** Opening Data to process block **

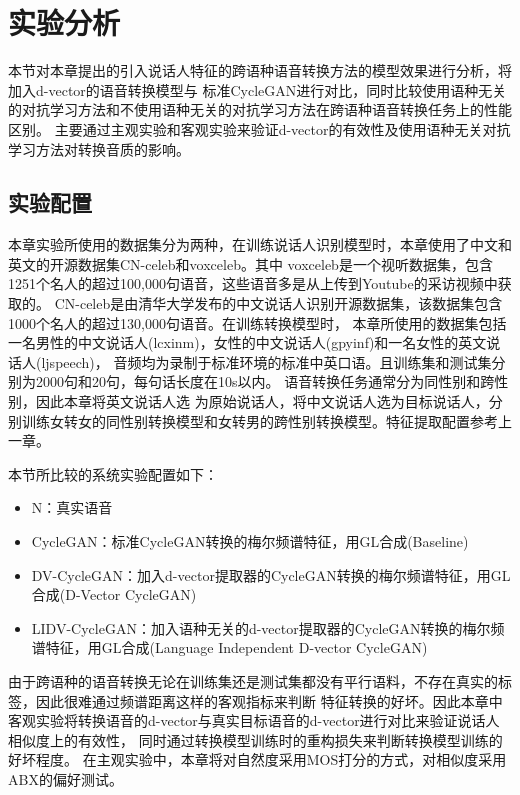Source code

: \section{实验分析}
本节对本章提出的引入说话人特征的跨语种语音转换方法的模型效果进行分析，将加入d-vector的语音转换模型与
标准CycleGAN进行对比，同时比较使用语种无关的对抗学习方法和不使用语种无关的对抗学习方法在跨语种语音转换任务上的性能区别。
主要通过主观实验和客观实验来验证d-vector的有效性及使用语种无关对抗学习方法对转换音质的影响。
\subsection{实验配置}
本章实验所使用的数据集分为两种，在训练说话人识别模型时，本章使用了中文和英文的开源数据集CN-celeb和voxceleb。其中
voxceleb是一个视听数据集，包含1251个名人的超过100,000句语音，这些语音多是从上传到Youtube的采访视频中获取的。
CN-celeb是由清华大学发布的中文说话人识别开源数据集，该数据集包含1000个名人的超过130,000句语音。在训练转换模型时，
本章所使用的数据集包括一名男性的中文说话人(lcxinm)，女性的中文说话人(gpyinf)和一名女性的英文说话人(ljspeech)，
音频均为录制于标准环境的标准中英口语。且训练集和测试集分别为2000句和20句，每句话长度在10s以内。
语音转换任务通常分为同性别和跨性别，因此本章将英文说话人选
为原始说话人，将中文说话人选为目标说话人，分别训练女转女的同性别转换模型和女转男的跨性别转换模型。特征提取配置参考上一章。

本节所比较的系统实验配置如下：
\begin{itemize}
    \item N：真实语音
    \item CycleGAN：标准CycleGAN转换的梅尔频谱特征，用GL合成(Baseline)
    \item DV-CycleGAN：加入d-vector提取器的CycleGAN转换的梅尔频谱特征，用GL合成(D-Vector CycleGAN)
    \item LIDV-CycleGAN：加入语种无关的d-vector提取器的CycleGAN转换的梅尔频谱特征，用GL合成(Language Independent D-vector CycleGAN)
\end{itemize}

由于跨语种的语音转换无论在训练集还是测试集都没有平行语料，不存在真实的标签，因此很难通过频谱距离这样的客观指标来判断
特征转换的好坏。因此本章中客观实验将转换语音的d-vector与真实目标语音的d-vector进行对比来验证说话人相似度上的有效性，
同时通过转换模型训练时的重构损失来判断转换模型训练的好坏程度。
在主观实验中，本章将对自然度采用MOS打分的方式，对相似度采用ABX的偏好测试。

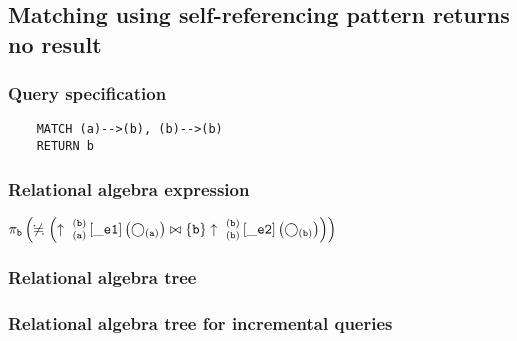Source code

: 	\subsection{Matching using self-referencing pattern returns no result}

	\subsubsection*{Query specification}

	\begin{lstlisting}
	MATCH (a)-->(b), (b)-->(b)
	RETURN b
	\end{lstlisting}


	\subsubsection*{Relational algebra expression}

	$\projection{\var{b}} \left(\alldifferent{} \left(\expandout{a}{b}{}{\_e1}{} \left(\getvertices{a}{}\right) \join \{\var{b}\} \expandout{b}{b}{}{\_e2}{} \left(\getvertices{b}{}\right)\right)\right)$

	\subsubsection*{Relational algebra tree}


	\subsubsection*{Relational algebra tree for incremental queries}

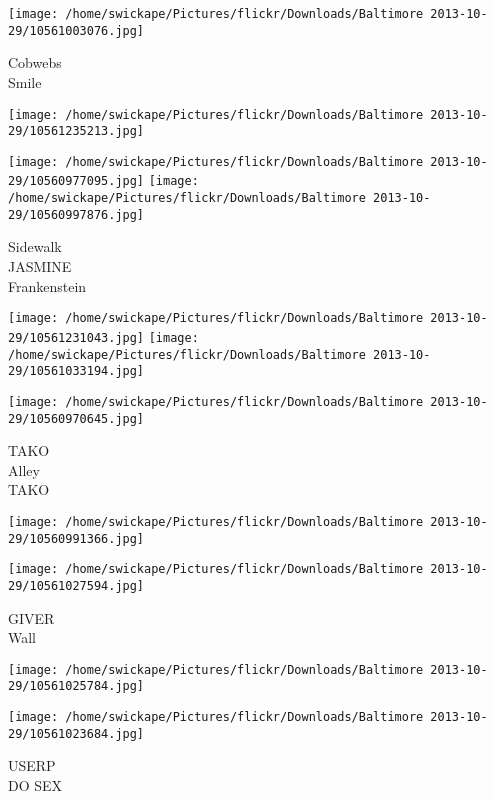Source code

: \documentclass[10pt,letterpaper]{article}
\begin{document}
\vspace{0.25in}
\texttt{[image: /home/swickape/Pictures/flickr/Downloads/Baltimore 2013-10-29/10561003076.jpg]}

Cobwebs\\
Smile\\
\pagebreak

\texttt{[image: /home/swickape/Pictures/flickr/Downloads/Baltimore 2013-10-29/10561235213.jpg]}

\vspace{0.25in}
\texttt{[image: /home/swickape/Pictures/flickr/Downloads/Baltimore 2013-10-29/10560977095.jpg]}
\texttt{[image: /home/swickape/Pictures/flickr/Downloads/Baltimore 2013-10-29/10560997876.jpg]}

Sidewalk\\
JASMINE\\
Frankenstein\\
\pagebreak

\texttt{[image: /home/swickape/Pictures/flickr/Downloads/Baltimore 2013-10-29/10561231043.jpg]}
\texttt{[image: /home/swickape/Pictures/flickr/Downloads/Baltimore 2013-10-29/10561033194.jpg]}

\texttt{[image: /home/swickape/Pictures/flickr/Downloads/Baltimore 2013-10-29/10560970645.jpg]}

TAKO\\
Alley\\
TAKO\\
\pagebreak

\texttt{[image: /home/swickape/Pictures/flickr/Downloads/Baltimore 2013-10-29/10560991366.jpg]}

\vspace{0.25in}
\texttt{[image: /home/swickape/Pictures/flickr/Downloads/Baltimore 2013-10-29/10561027594.jpg]}

GIVER\\
Wall\\
\pagebreak

\texttt{[image: /home/swickape/Pictures/flickr/Downloads/Baltimore 2013-10-29/10561025784.jpg]}

\vspace{0.25in}
\texttt{[image: /home/swickape/Pictures/flickr/Downloads/Baltimore 2013-10-29/10561023684.jpg]}

USERP\\
DO SEX\\
\pagebreak
\end{document}
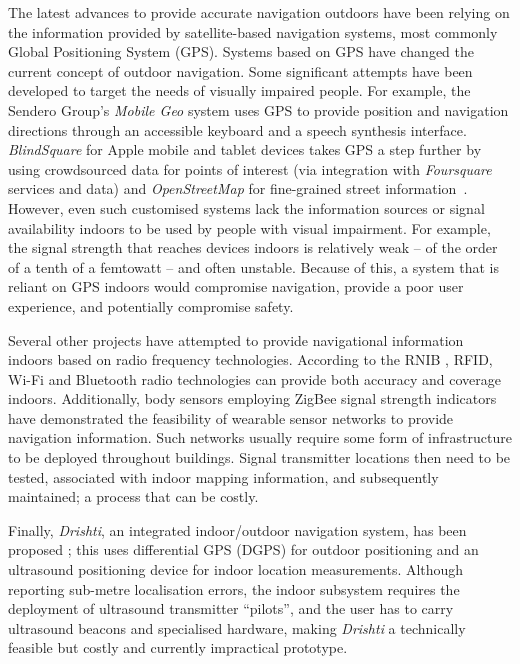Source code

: The latest advances to provide accurate navigation outdoors have been relying on the information provided by satellite-based navigation systems, most commonly Global Positioning System (GPS). Systems based on GPS have changed the current concept of outdoor navigation. Some significant attempts have been developed to target the needs of visually impaired people. For example, the Sendero Group's  \textit{Mobile Geo} \citep{senderoSeeingEye} system uses GPS to provide position and navigation directions through an accessible keyboard and a speech synthesis interface. \textit{BlindSquare} for Apple mobile and tablet devices takes GPS a step further by using crowdsourced data for points of interest (via integration with \textit{Foursquare} services and data) and \textit{OpenStreetMap} for fine-grained street information~\citep{blindSquare}. However, even such customised systems lack the information sources or signal availability indoors to be used by people with visual impairment. For example, the signal strength that reaches devices indoors is relatively weak -- of the order of a tenth of a femtowatt \citep{warner2003gps} -- and often unstable.  Because of this, a system that is reliant on GPS indoors would compromise navigation, provide a poor user experience, and potentially compromise safety.

Several other projects have attempted to provide navigational information indoors based on radio frequency technologies. According to the RNIB \citep{Worsfold2010}, RFID, Wi-Fi and Bluetooth radio technologies can provide both accuracy and coverage indoors. Additionally, body sensors employing ZigBee signal strength indicators\citep{dong2012mapping} have demonstrated the feasibility of wearable sensor networks to provide navigation information. Such networks usually require some form of infrastructure to be deployed throughout buildings. Signal transmitter locations then need to be tested, associated with indoor mapping information, and subsequently maintained; a process that can be costly.

Finally, \textit{Drishti}, an integrated indoor/outdoor navigation system, has been proposed \citep{ran2004drishti}; this uses differential GPS (DGPS) for outdoor positioning and an ultrasound positioning device for indoor location measurements. Although reporting sub\--me\-tre localisation errors, the indoor subsystem requires the deployment of ultrasound transmitter ``pilots'', and the user has to carry ultrasound beacons and specialised hardware, making  \textit{Drishti} a technically feasible but costly and currently impractical prototype.

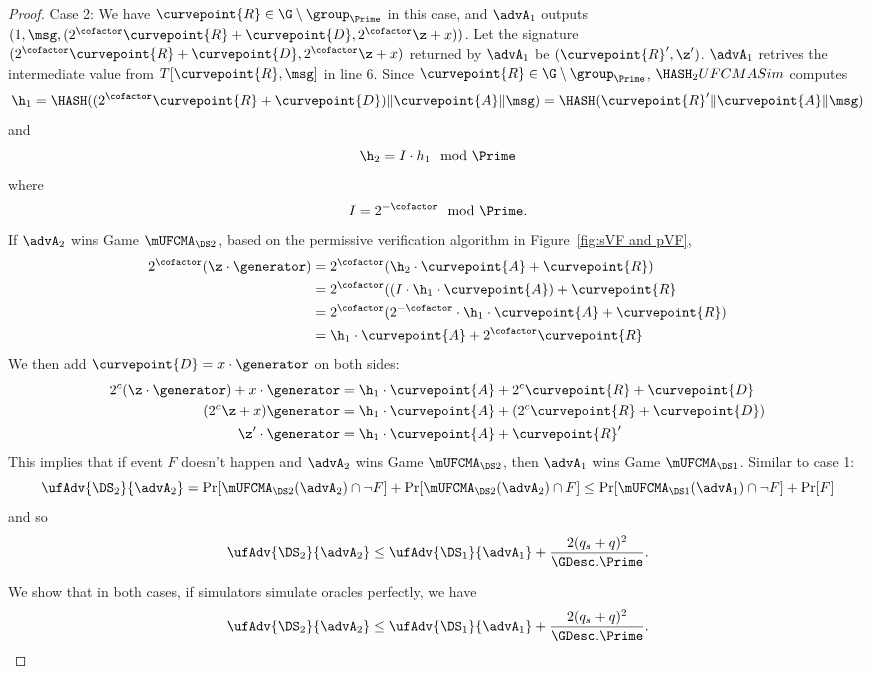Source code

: \begin{proof}
	Case 2: We have $\curvepoint{R} \in \G \setminus \group_{\Prime}$ in this case, and $\advA_1$ outputs $(1, \msg, (2^\cofactor\curvepoint{R} + \curvepoint{D}, 2^\cofactor\z + x))$. Let the signature $(2^\cofactor\curvepoint{R} + \curvepoint{D}, 2^\cofactor\z + x)$ returned by $\advA_1$ be $(\curvepoint{R}', \z')$. $\advA_1$ retrives the intermediate value from $T[\curvepoint{R},  \msg]$ in line 6. Since $\curvepoint{R} \in \G \setminus \group_{\Prime}$, $\HASH_2UFCMASim$ computes 
	\[\h_1 = \HASH((2^\cofactor\curvepoint{R} + \curvepoint{D}) \|\curvepoint{A}\| \msg) = \HASH(\curvepoint{R}'\|\curvepoint{A}\| \msg)\]
	and
	\[\h_2 =  I \cdot h_1 \mod \Prime\]
	where 
	\[I = 2^{-\cofactor} \mod \Prime.\] 
	If $\advA_2$ wins Game $\mUFCMA_{\DS2}$, based on the permissive verification algorithm in Figure~\ref{fig:sVF and pVF}, 
	\begin{align*} 
		2^\cofactor(\z \cdot  \generator) &= 2^\cofactor (\h_2 \cdot \curvepoint{A} + \curvepoint{R}) \\
		&=  2^\cofactor ((I \cdot \h_1 \cdot \curvepoint{A}) + \curvepoint{R}\\
		&= 2^\cofactor (2^{-\cofactor} \cdot \h_1 \cdot \curvepoint{A} + \curvepoint{R})\\
		&=  \h_1 \cdot \curvepoint{A} + 2^\cofactor \curvepoint{R}
	\end{align*}
	We then add $\curvepoint{D} = x \cdot \generator$ on both sides:
	\begin{align*} 
		2^c(\z \cdot  \generator) +  x \cdot \generator &=  \h_1 \cdot \curvepoint{A} + 2^c \curvepoint{R} + \curvepoint{D}\\
		(2^c \z + x)\generator &=  \h_1 \cdot \curvepoint{A} + (2^c \curvepoint{R} + \curvepoint{D})\\
		\z' \cdot  \generator &= \h_1 \cdot \curvepoint{A} + \curvepoint{R}'
	\end{align*}
	This implies that if event $F$ doesn't happen and $\advA_2$ wins Game $\mUFCMA_{\DS2}$, then $\advA_1$ wins Game $\mUFCMA_{\DS1}$. Similar to case 1:
	\[\ufAdv{\DS_2}{\advA_2} = \Pr[\mUFCMA_{\DS2}(\advA_2) \cap \neg F] +  \Pr[\mUFCMA_{\DS2}(\advA_2) \cap F] \leq \Pr[\mUFCMA_{\DS1}(\advA_1) \cap \neg F] + \Pr[F]\] 
	and so
	\[\ufAdv{\DS_2}{\advA_2} \leq \ufAdv{\DS_1}{\advA_1} +  \frac{2(q_s + q)^2}{\GDesc.\Prime}.\]
	
	We show that in both cases, if simulators simulate oracles perfectly, we have
\[\ufAdv{\DS_2}{\advA_2} \leq \ufAdv{\DS_1}{\advA_1} +  \frac{2(q_s + q)^2}{\GDesc.\Prime}.\]


\end{proof}

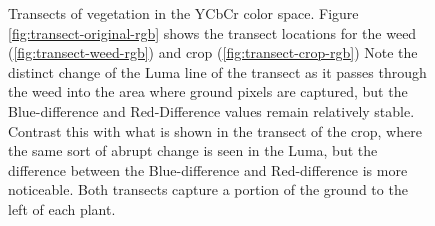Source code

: \documentclass[letterpaper]{report}
\begin{document}
\begin{figure}[h]
	\centering
	\hfill
	\hfill
	\caption[YCbCr Transects]{Transects of vegetation in the YCbCr color space. Figure \ref{fig:transect-original-rgb} shows the transect locations for the weed (\ref{fig:transect-weed-rgb}) and crop (\ref{fig:transect-crop-rgb}) Note the distinct change of the Luma line of the transect as it passes through the weed into the area where ground pixels are captured, but the Blue-difference and Red-Difference values remain relatively stable. Contrast this with what is shown in the transect of the crop, where the same sort of abrupt change is seen in the Luma, but the difference between the Blue-difference and Red-difference is more noticeable. Both transects capture a portion of the ground to the left of each plant.}
	\label{fig:transects-ycbcr}
\end{figure}
\end{document}
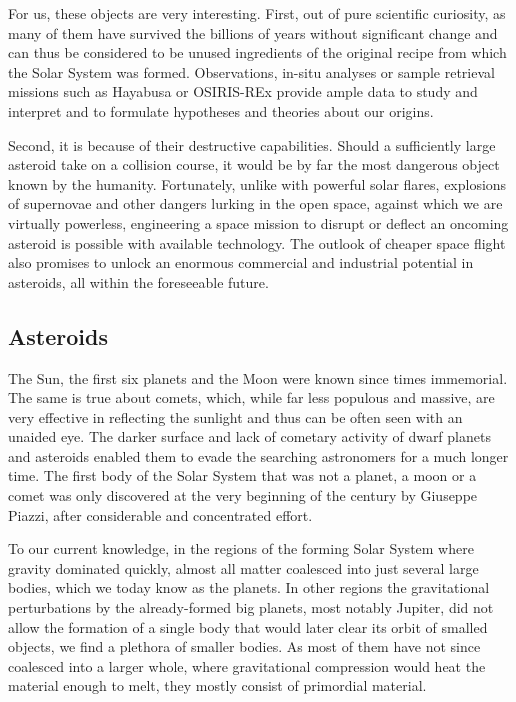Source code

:     For us, these objects are very interesting. First, out of pure scientific curiosity, as many of them
    have survived the billions of years without significant change and can thus be considered
    to be unused ingredients of the original recipe from which the Solar System was formed.
    Observations, in-situ analyses or sample retrieval missions such as Hayabusa or OSIRIS-REx
    provide ample data to study and interpret and to formulate hypotheses and theories about our origins.

    Second, it is because of their destructive capabilities.
    Should a sufficiently large asteroid take on a collision course, it would be by far the most dangerous object
    known by the humanity. Fortunately, unlike with powerful solar flares, explosions of supernovae and other
    dangers lurking in the open space, against which we are virtually powerless,
    engineering a space mission to disrupt or deflect an oncoming asteroid is possible with available technology.
    The outlook of cheaper space flight also promises to unlock an enormous commercial and industrial potential in asteroids,
    all within the foreseeable future.

    \subsection{Asteroids} \label{iaa}
        The Sun, the first six planets and the Moon were known since times immemorial.
        The same is true about comets, which, while far less populous and massive,
        are very effective in reflecting the sunlight and thus can be often seen with an unaided eye.
        The darker surface and lack of cometary activity of dwarf planets and asteroids enabled them
        to evade the searching astronomers for a much longer time.
        The first body of the Solar System that was not a planet, a moon or a comet was only discovered at
        the very beginning of the  century by Giuseppe Piazzi, after considerable and concentrated effort.

        To our current knowledge, in the regions of the forming Solar System where gravity dominated quickly,
        almost all matter coalesced into just several large bodies, which we today know as the planets.
        In other regions the gravitational perturbations by the already-formed big planets, most notably Jupiter,
        did not allow the formation of a single body that would later clear its orbit of smalled objects,
        we find a plethora of smaller bodies. As most of them have not since coalesced into a larger whole,
        where gravitational compression would heat the material enough to melt, they mostly consist of primordial material.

** Closing Data to process block **

### Request
In the records above, find each line with the word "letterpaper" and copy it out.

### Task solution
: \documentclass[10pt,letterpaper]{article}
: \documentclass[letterpaper]{report}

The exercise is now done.